Directions for this task: Update these lines by replacing "Charttool öffnen" with "Chart öffnen", keeping everything else the same. Omit the pictures from your answer.

Data under study:
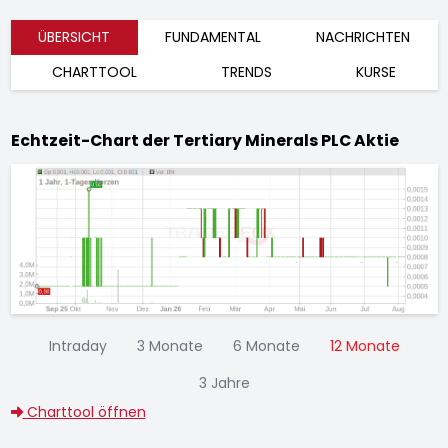
ÜBERSICHT
FUNDAMENTAL
NACHRICHTEN
CHARTTOOL
TRENDS
KURSE
Echtzeit-Chart der Tertiary Minerals PLC Aktie
Intraday
3 Monate
6 Monate
12 Monate
3 Jahre
Charttool öffnen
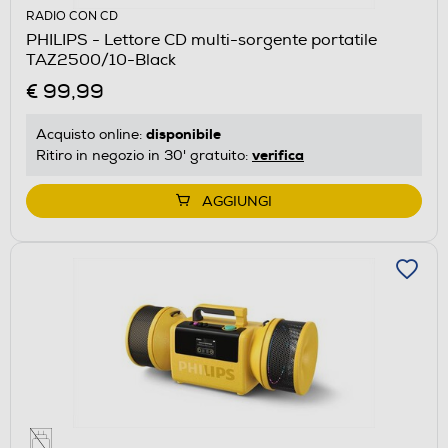
RADIO CON CD
PHILIPS - Lettore CD multi-sorgente portatile
TAZ2500/10-Black
€ 99,99
disponibile
Acquisto online:
verifica
Ritiro in negozio in 30' gratuito:
AGGIUNGI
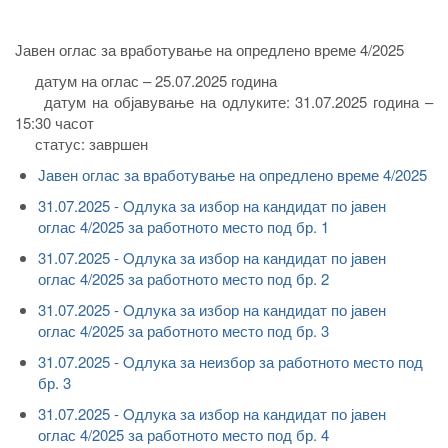
Јавен оглас за вработување на опредлено време 4/2025
датум на оглас – 25.07.2025 година
датум на објавување на одлуките: 31.07.2025 година –
15:30 часот
статус: завршен
Јавен оглас за вработување на опредлено време 4/2025
31.07.2025 - Oдлука за избор на кандидат по јавен
оглас 4/2025 за работното место под бр. 1
31.07.2025 - Oдлука за избор на кандидат по јавен
оглас 4/2025 за работното место под бр. 2
31.07.2025 - Oдлука за избор на кандидат по јавен
оглас 4/2025 за работното место под бр. 3
31.07.2025 - Oдлука за неизбор за работното место под
бр. 3
31.07.2025 - Oдлука за избор на кандидат по јавен
оглас 4/2025 за работното место под бр. 4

Output for this exercise:
ÜBERSICHT
FUNDAMENTAL
NACHRICHTEN
CHARTTOOL
TRENDS
KURSE
Echtzeit-Chart der Tertiary Minerals PLC Aktie
Intraday
3 Monate
6 Monate
12 Monate
3 Jahre
Chart öffnen
RADIO CON CD
PHILIPS - Lettore CD multi-sorgente portatile
TAZ2500/10-Black
€ 99,99
disponibile
Acquisto online:
verifica
Ritiro in negozio in 30' gratuito:
AGGIUNGI
Јавен оглас за вработување на опредлено време 4/2025
датум на оглас – 25.07.2025 година
датум на објавување на одлуките: 31.07.2025 година –
15:30 часот
статус: завршен
Јавен оглас за вработување на опредлено време 4/2025
31.07.2025 - Oдлука за избор на кандидат по јавен
оглас 4/2025 за работното место под бр. 1
31.07.2025 - Oдлука за избор на кандидат по јавен
оглас 4/2025 за работното место под бр. 2
31.07.2025 - Oдлука за избор на кандидат по јавен
оглас 4/2025 за работното место под бр. 3
31.07.2025 - Oдлука за неизбор за работното место под
бр. 3
31.07.2025 - Oдлука за избор на кандидат по јавен
оглас 4/2025 за работното место под бр. 4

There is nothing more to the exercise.